# Thoughts on HDR Devrel Classic CC Saddle?



## Saddlebag (Jan 17, 2011)

Try to borrow one before you buy. They're not top of the line, just better than economy saddles.


----------



## BugZapper89 (Jun 30, 2014)

Saddlebag, I agree. I am not a fan of how they fit and do not put the rider in a good position. They are OK , but it would be better money spent on a used quality saddle.


----------



## LiveJumpLove (Dec 29, 2012)

Ok thanks ya I'm going to try one first before I decide to buy it or not...any other saddles around the same price range you guys would recommend instead? 
Thanks!


----------



## NBEventer (Sep 15, 2012)

Some HDRs are better then others. I have the Fletcher Eventer and it is beautiful, puts me in a great position, fits my horse like a dream and the leather is buttery soft. Ive had it fitted by two different fitters and they both comment on how lovely of a saddle it is and how well made it is.

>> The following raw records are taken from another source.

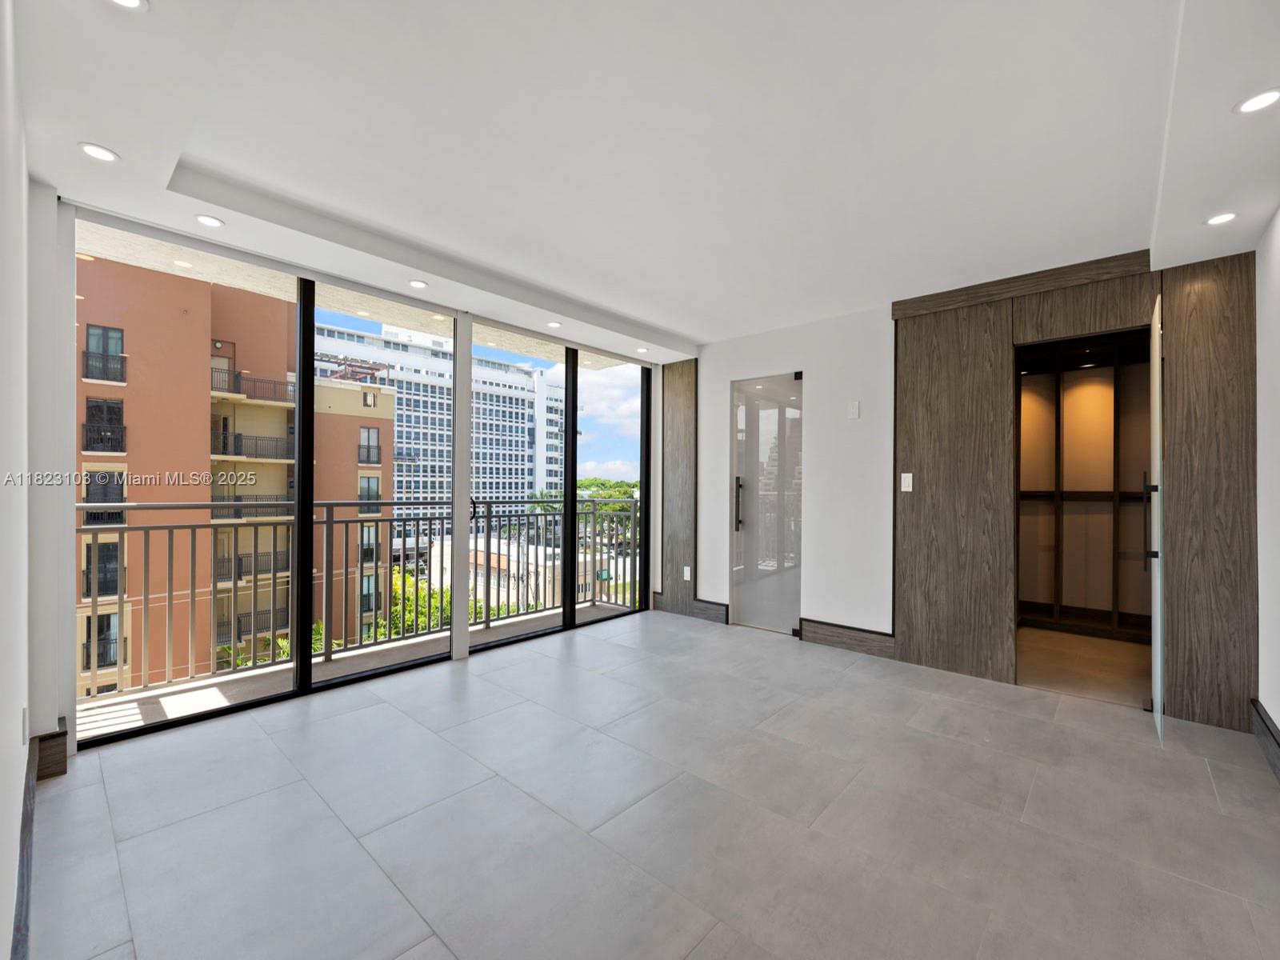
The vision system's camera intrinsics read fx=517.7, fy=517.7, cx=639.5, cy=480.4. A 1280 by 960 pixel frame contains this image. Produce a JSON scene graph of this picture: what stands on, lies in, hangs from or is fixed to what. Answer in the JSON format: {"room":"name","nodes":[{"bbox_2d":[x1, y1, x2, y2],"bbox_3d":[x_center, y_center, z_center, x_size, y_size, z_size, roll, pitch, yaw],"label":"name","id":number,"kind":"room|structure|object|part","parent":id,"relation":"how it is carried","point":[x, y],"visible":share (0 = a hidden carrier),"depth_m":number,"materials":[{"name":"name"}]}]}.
{"room":"bedroom","nodes":[
{"label":"bedroom","id":0,"kind":"room"},
{"bbox_2d":[0,1,33,959],"bbox_3d":[-1.103,-0.051,0.774,4.043,2.580,0.149,0,-1,42],"label":"left wall","id":1,"kind":"structure","parent":0,"point":[1,92],"depth_m":1.28,"materials":[{"name":"white paint"}]},
{"bbox_2d":[20,705,28,744],"bbox_3d":[-1.975,0.788,1.662,0.069,0.114,0.011,0,-1,42],"label":"wall socket","id":2,"kind":"object","parent":1,"relation":"attached to","point":[25,714],"visible":0.97,"depth_m":1.64,"materials":[{"name":"white plastic"}]},
{"bbox_2d":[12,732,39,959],"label":"baseboard","id":3,"kind":"structure","parent":1,"relation":"attached to","point":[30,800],"depth_m":1.47,"materials":[{"name":"brown wood"}]},
{"bbox_2d":[53,195,669,754],"bbox_3d":[-1.253,-0.026,3.709,0.187,2.513,3.995,0,-1,42],"label":"window wall","id":4,"kind":"structure","parent":0,"point":[454,635],"depth_m":2.34,"materials":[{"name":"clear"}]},
{"bbox_2d":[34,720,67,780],"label":"baseboard","id":5,"kind":"structure","parent":4,"relation":"attached to","point":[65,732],"depth_m":2.14,"materials":[{"name":"brown wood"}]},
{"bbox_2d":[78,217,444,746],"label":"sliding glass door","id":6,"kind":"structure","parent":4,"relation":"in","point":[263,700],"depth_m":3.28,"materials":[{"name":"glass"}]},
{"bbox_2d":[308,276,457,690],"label":"sliding glass door","id":7,"kind":"structure","parent":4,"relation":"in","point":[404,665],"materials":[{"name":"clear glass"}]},
{"bbox_2d":[464,318,650,652],"bbox_3d":[-0.619,0.054,4.513,0.112,2.391,2.050,0,-1,42],"label":"sliding glass door","id":8,"kind":"structure","parent":4,"relation":"in","point":[491,644],"depth_m":4.50,"materials":[{"name":"glass"}]},
{"bbox_2d":[4,0,1279,360],"bbox_3d":[0.389,-1.346,2.335,4.566,0.258,4.865,0,-1,42],"label":"ceiling","id":9,"kind":"structure","parent":0,"point":[663,321],"depth_m":1.89,"materials":[{"name":"white paint"}]},
{"bbox_2d":[77,141,119,162],"bbox_3d":[-2.021,-1.223,1.933,0.118,0.006,0.117,0,-1,42],"label":"recessed light","id":10,"kind":"object","parent":9,"relation":"in","point":[91,149],"visible":0.99,"depth_m":1.93,"materials":[{"name":"white"}]},
{"bbox_2d":[107,0,148,10],"bbox_3d":[-1.312,-1.224,1.289,0.122,0.007,0.123,0,-1,42],"label":"recessed light","id":11,"kind":"object","parent":9,"relation":"in","point":[130,1],"visible":0.98,"depth_m":1.33,"materials":[{"name":"white"}]},
{"bbox_2d":[194,213,223,227],"bbox_3d":[-2.039,-1.227,2.450,0.116,0.006,0.116,0,-1,42],"label":"recessed light","id":12,"kind":"object","parent":9,"relation":"in","point":[202,218],"visible":0.99,"depth_m":2.44,"materials":[{"name":"white"}]},
{"bbox_2d":[408,278,427,288],"bbox_3d":[-1.371,-1.214,3.201,0.117,0.006,0.116,0,-1,42],"label":"recessed light","id":13,"kind":"object","parent":9,"relation":"in","point":[417,283],"visible":0.99,"depth_m":3.19,"materials":[{"name":"white"}]},
{"bbox_2d":[547,320,562,328],"bbox_3d":[-0.655,-1.201,3.997,0.121,0.008,0.120,0,-1,42],"label":"recessed light","id":14,"kind":"object","parent":9,"relation":"in","point":[552,324],"visible":0.99,"depth_m":3.99,"materials":[{"name":"white"}]},
{"bbox_2d":[635,345,648,352],"bbox_3d":[0.018,-1.195,4.736,0.121,0.009,0.120,0,-1,42],"label":"recessed light","id":15,"kind":"object","parent":9,"relation":"in","point":[640,350],"visible":0.99,"depth_m":4.73,"materials":[{"name":"white"}]},
{"bbox_2d":[1204,211,1238,225],"bbox_3d":[2.624,-1.181,2.336,0.121,0.006,0.120,0,-1,42],"label":"recessed light","id":16,"kind":"object","parent":9,"relation":"in","point":[1226,216],"visible":0.99,"depth_m":2.33,"materials":[{"name":"white"}]},
{"bbox_2d":[1234,88,1279,114],"bbox_3d":[1.965,-1.202,1.634,0.125,0.007,0.124,0,-1,42],"label":"recessed light","id":17,"kind":"object","parent":9,"relation":"in","point":[1268,98],"visible":0.98,"depth_m":1.64,"materials":[{"name":"white"}]},
{"bbox_2d":[19,608,1279,959],"bbox_3d":[0.324,1.296,2.273,4.657,0.116,4.835,0,-1,42],"label":"floor","id":18,"kind":"structure","parent":0,"point":[414,926],"depth_m":1.88,"materials":[{"name":"grey tile"}]},
{"bbox_2d":[680,242,1255,728],"bbox_3d":[1.729,-0.039,3.800,4.097,2.575,0.160,0,-1,42],"label":"back wall","id":19,"kind":"structure","parent":0,"point":[770,358],"depth_m":3.62,"materials":[{"name":"paint"}]},
{"bbox_2d":[661,360,697,620],"bbox_3d":[0.360,0.063,4.911,0.424,2.375,0.030,0,-1,42],"label":"wood panel","id":20,"kind":"object","parent":19,"relation":"attached to","point":[679,418],"visible":0.88,"depth_m":4.89,"materials":[{"name":"brown wood"}]},
{"bbox_2d":[682,565,691,579],"bbox_3d":[0.432,0.854,4.773,0.079,0.122,0.018,0,-1,42],"label":"wall socket","id":21,"kind":"object","parent":20,"relation":"attached to","point":[685,571],"visible":0.99,"depth_m":4.77,"materials":[{"name":"white plastic"}]},
{"bbox_2d":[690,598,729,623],"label":"baseboard","id":22,"kind":"structure","parent":19,"relation":"attached to","point":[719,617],"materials":[{"name":"brown wood"}]},
{"bbox_2d":[728,372,803,634],"bbox_3d":[1.066,0.212,4.327,0.675,2.085,0.098,0,-1,42],"label":"glass door","id":23,"kind":"structure","parent":19,"relation":"in","point":[751,518],"depth_m":4.34,"materials":[{"name":"grey glass"}]},
{"bbox_3d":[0.845,0.213,4.468,0.060,0.453,0.066,0,-1,42],"label":"door handle","id":24,"kind":"part","parent":23,"relation":"part of","materials":[{"name":"black metal"}]},
{"bbox_2d":[800,617,896,658],"bbox_3d":[1.539,1.163,3.832,0.625,0.166,0.021,0,-1,42],"label":"baseboard","id":25,"kind":"structure","parent":19,"relation":"attached to","point":[857,635],"depth_m":3.81,"materials":[{"name":"brown wood"}]},
{"bbox_2d":[847,400,859,418],"bbox_3d":[1.558,-0.511,3.776,0.074,0.124,0.024,0,-1,42],"label":"wall plate","id":26,"kind":"object","parent":19,"relation":"attached to","point":[854,410],"visible":0.97,"depth_m":3.77,"materials":[{"name":"white plastic"}]},
{"bbox_2d":[895,241,1255,726],"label":"wood panel","id":27,"kind":"object","parent":19,"relation":"attached to","point":[1002,340],"visible":0.89,"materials":[{"name":"brown wood"}]},
{"bbox_2d":[900,472,913,490],"bbox_3d":[1.828,0.007,3.547,0.067,0.117,0.013,0,-1,42],"label":"light switch","id":28,"kind":"object","parent":27,"relation":"attached to","point":[910,477],"visible":0.98,"depth_m":3.55,"materials":[{"name":"white plastic"}]},
{"bbox_2d":[1146,296,1164,746],"bbox_3d":[2.710,0.169,2.749,0.089,2.154,0.736,0,-1,42],"label":"glass door","id":29,"kind":"structure","parent":27,"relation":"attached to","point":[1159,649],"depth_m":2.52,"materials":[{"name":"clear glass"}]},
{"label":"handle","id":30,"kind":"part","parent":29,"relation":"part of","materials":[{"name":"black metal"}]},
{"bbox_2d":[1014,322,1157,708],"bbox_3d":[3.644,0.070,4.284,1.919,2.402,0.770,0,-1,42],"label":"closet","id":31,"kind":"object","parent":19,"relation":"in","point":[1117,496],"visible":0.67,"depth_m":4.50,"materials":[{"name":"brown wood"}]},
{"bbox_2d":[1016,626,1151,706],"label":"closet floor","id":32,"kind":"structure","parent":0,"point":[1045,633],"depth_m":3.55,"materials":[{"name":"beige"}]},
{"bbox_2d":[1255,205,1279,760],"bbox_3d":[1.843,-0.030,1.097,0.157,2.571,4.543,0,-1,42],"label":"right wall","id":33,"kind":"structure","parent":0,"point":[1278,716],"depth_m":2.34,"materials":[{"name":"white paint"}]},
{"bbox_2d":[1249,700,1279,782],"bbox_3d":[1.762,1.155,1.118,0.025,0.154,3.968,0,-1,42],"label":"baseboard","id":34,"kind":"structure","parent":33,"relation":"attached to","point":[1262,719],"depth_m":2.32,"materials":[{"name":"brown wood"}]},
{"label":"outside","id":35,"kind":"structure","parent":0,"visible":0},
{"bbox_2d":[80,257,395,694],"bbox_3d":[-2.086,0.008,2.906,0.096,2.388,1.457,0,-1,42],"label":"apartment building","id":36,"kind":"structure","parent":35,"point":[285,625],"depth_m":2.95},
{"bbox_2d":[77,601,637,738],"bbox_3d":[-1.529,1.380,3.678,0.995,0.250,4.394,0,-1,42],"label":"balcony floor","id":37,"kind":"structure","parent":35,"point":[194,692],"depth_m":3.23,"materials":[{"name":"concrete"}]},
{"bbox_2d":[85,492,639,698],"bbox_3d":[-1.995,0.731,4.153,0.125,1.180,5.498,0,-1,42],"label":"balcony railing","id":38,"kind":"object","parent":37,"relation":"on","point":[192,593],"visible":0.75,"depth_m":3.81,"materials":[{"name":"metal"}]},
{"bbox_2d":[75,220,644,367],"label":"balcony ceiling","id":39,"kind":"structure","parent":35,"point":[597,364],"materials":[{"name":"beige paint"}]},
{"bbox_2d":[312,317,564,561],"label":"white building","id":40,"kind":"structure","parent":35,"point":[404,437],"materials":[{"name":"white"}]},
{"bbox_2d":[424,530,615,612],"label":"low building","id":41,"kind":"structure","parent":35,"point":[449,574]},
{"label":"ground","id":42,"kind":"structure","parent":35,"visible":0},
{"bbox_2d":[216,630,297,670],"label":"shrub","id":43,"kind":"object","parent":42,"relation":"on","point":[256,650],"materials":[{"name":"green plant"}]},
{"bbox_2d":[376,567,512,638],"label":"tree","id":44,"kind":"object","parent":42,"relation":"on","point":[396,577],"visible":0.17,"materials":[{"name":"green plant"}]},
{"bbox_2d":[574,476,638,550],"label":"tree","id":45,"kind":"object","parent":42,"relation":"on","point":[626,493],"visible":0.25,"materials":[{"name":"green plant"}]}
]}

The HDR Advantage is one I am not a fan of. I find it cheap and poor quality. The one you are looking at I like. I have a couple students with one and find it to be a decent saddle.


----------



## MyBoyPuck (Mar 27, 2009)

If you have a shorter legs, Thorowgood just came out with a new jump saddle. It's about the same price as the HDR, is wool flocked and fits most horses/riders very well. It's a forward but not long flap, so it's not great for longer legs. I just had to send mine back despite loving everything else about it.


----------



## LiveJumpLove (Dec 29, 2012)

NBEventer said:


> Some HDRs are better then others. I have the Fletcher Eventer and it is beautiful, puts me in a great position, fits my horse like a dream and the leather is buttery soft. Ive had it fitted by two different fitters and they both comment on how lovely of a saddle it is and how well made it is.
> 
> The HDR Advantage is one I am not a fan of. I find it cheap and poor quality. The one you are looking at I like. I have a couple students with one and find it to be a decent saddle.


Okay thanks! Do you find the HDR Devrel Classic is cheaper looking and looks like a bad quality saddle in person or does it look like the picture? Also how do they find the fit of it? Thanks again!!!


----------